Utility components Clone
Creates a copy of the current collection recursively. 

Syntax:

object.Clone()

IDL definition:

[id(16)] HRESULT Clone([out,retval] IDispatch** ppClone);

Parameters:

object - Previously created VarDictionary object

Examples:

Set theCopy = vardict.Clone

Remarks:

This method will create new VarDictionary collection, configure it to behave as the collection being cloned - e.g. copy the Missing, Root values, and the behaviour properties. Then it copies all the items to the new collection and a certain item contains another VarDictionary collection it will be cloned too and the copy will appear in the new collection. The other objects potentially contained in the collection will not be copied - a reference to them will be placed in the new collection instead.
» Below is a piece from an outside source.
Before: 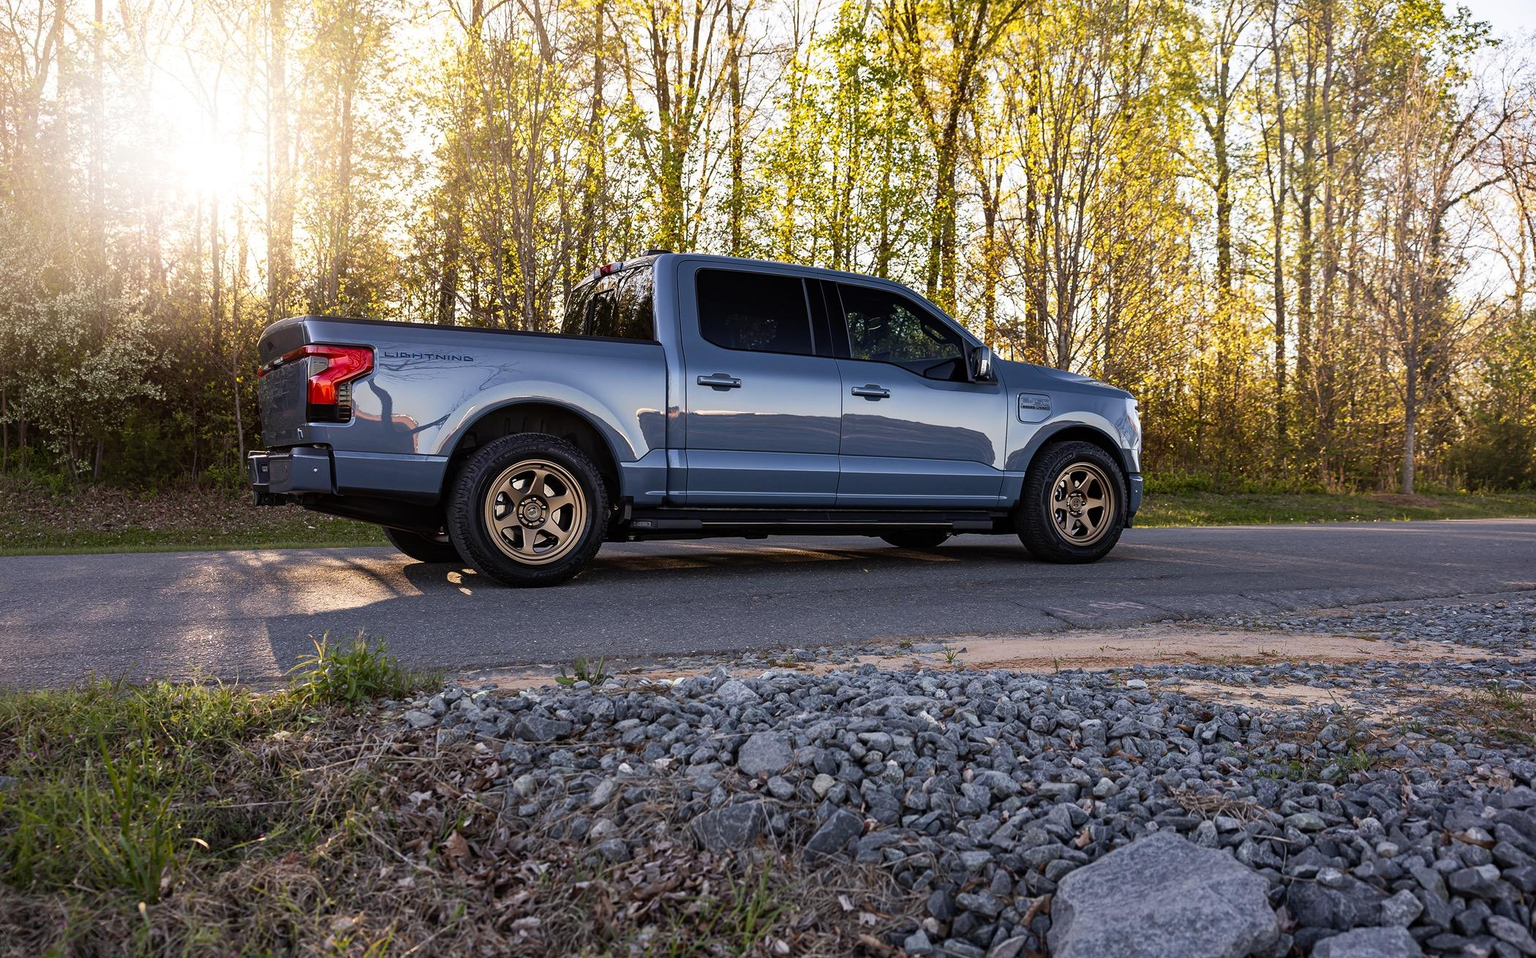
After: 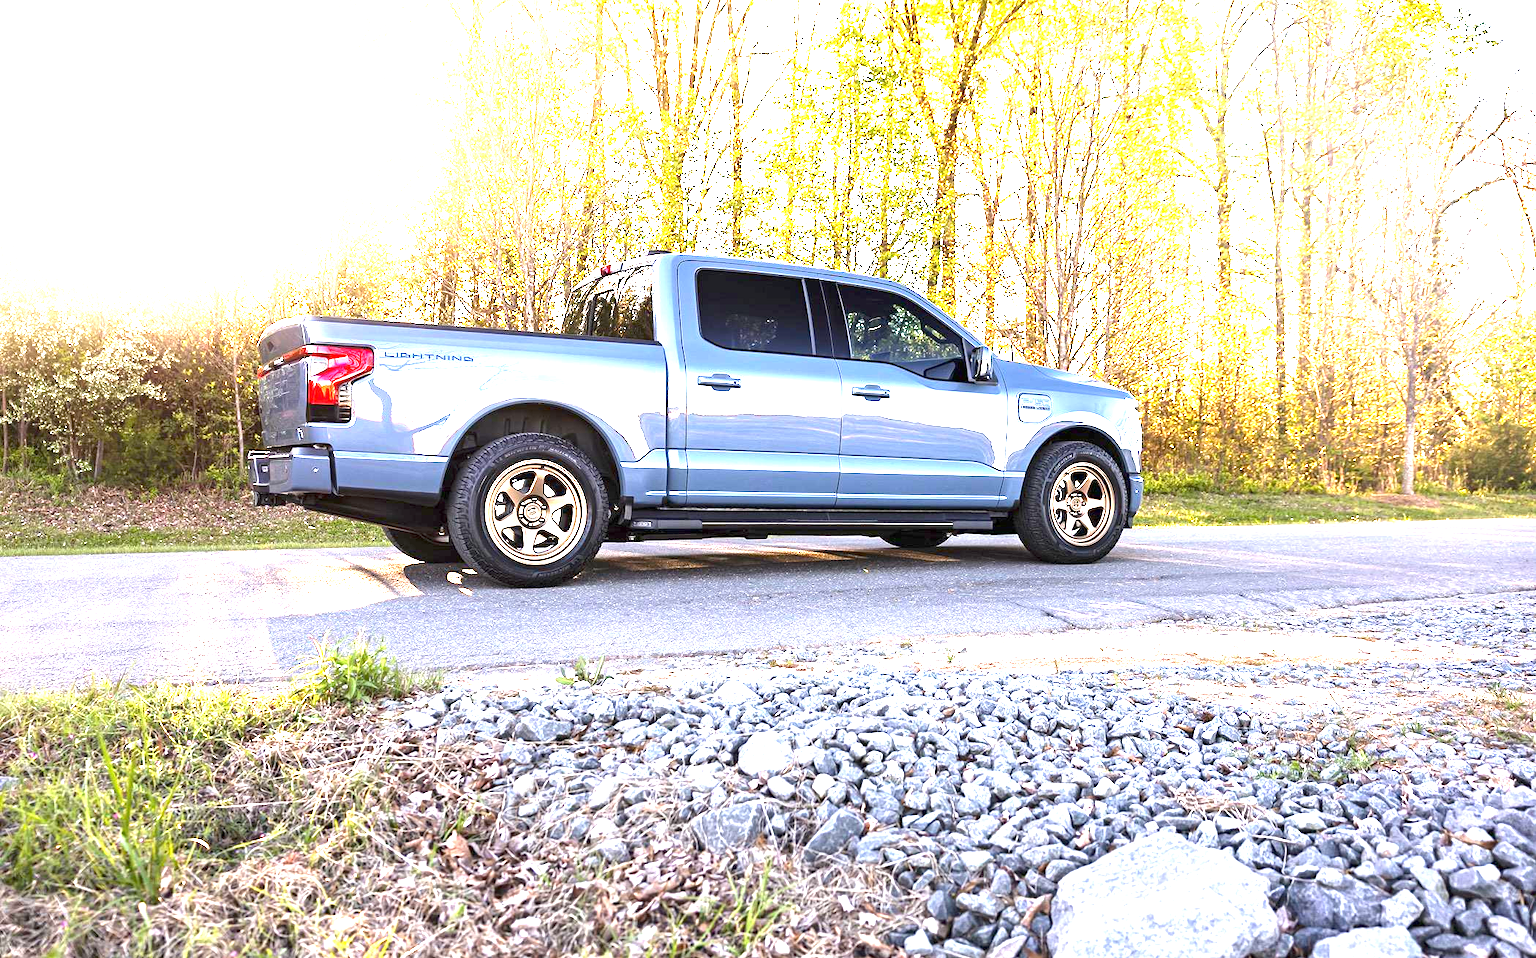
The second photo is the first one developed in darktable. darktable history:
exposure: exposure 3.03 EV, compensate exposure bias true, compensate highlight preservation false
This means that if you have a tree of VarDictionary collections it will be copied entirely. For example think of a collection of values (strings, numbers), and some other VarDictionary objects (containing other values and other VarDictionary objects and so on). It will be tree of scalar values and sub-collection which are VarDictionaries too. Such a tree will be copied and the new copy will be independent - any changes made to it will not affect the original tree.
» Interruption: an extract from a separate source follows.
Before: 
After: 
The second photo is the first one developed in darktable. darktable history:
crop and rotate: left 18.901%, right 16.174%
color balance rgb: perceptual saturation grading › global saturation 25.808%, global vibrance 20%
What if the collection contains references to other objects - such as some ADODB objects or FileStreams or any other kind of ActiveX? There is no way to clone such an object. Windows does not define standard cloning mechanism for the ActiveX objects thus it is impossible to make true copy of such objects. The clone method will copy only a reference to the object contained in the original collection and thus any change to this object through of the both collections (copy and the original) will affect the same object.